[The problem] An exact copy of the data is required, with no pictures in it.

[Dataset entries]
►
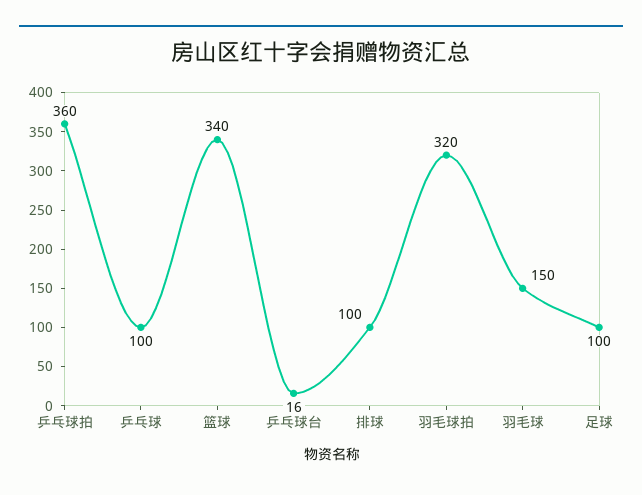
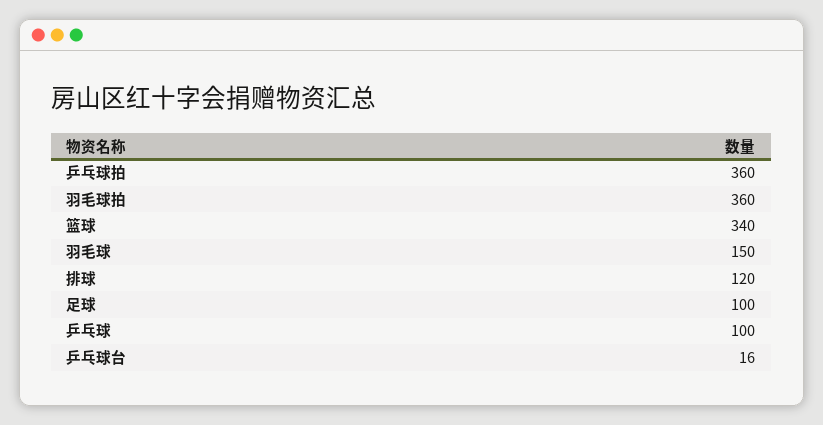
  {
    "乒乓球拍": 360,
    "乒乓球": 100,
    "篮球": 340,
    "乒乓球台": 16,
-   "排球": 100,
+   "排球": 120,
-   "羽毛球拍": 320,
+   "羽毛球拍": 360,
    "羽毛球": 150,
    "足球": 100
  }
◄
[Worked solution]
  {
    "乒乓球拍": 360,
    "乒乓球": 100,
    "篮球": 340,
    "乒乓球台": 16,
-   "排球": 100,
+   "排球": 120,
-   "羽毛球拍": 320,
+   "羽毛球拍": 360,
    "羽毛球": 150,
    "足球": 100
  }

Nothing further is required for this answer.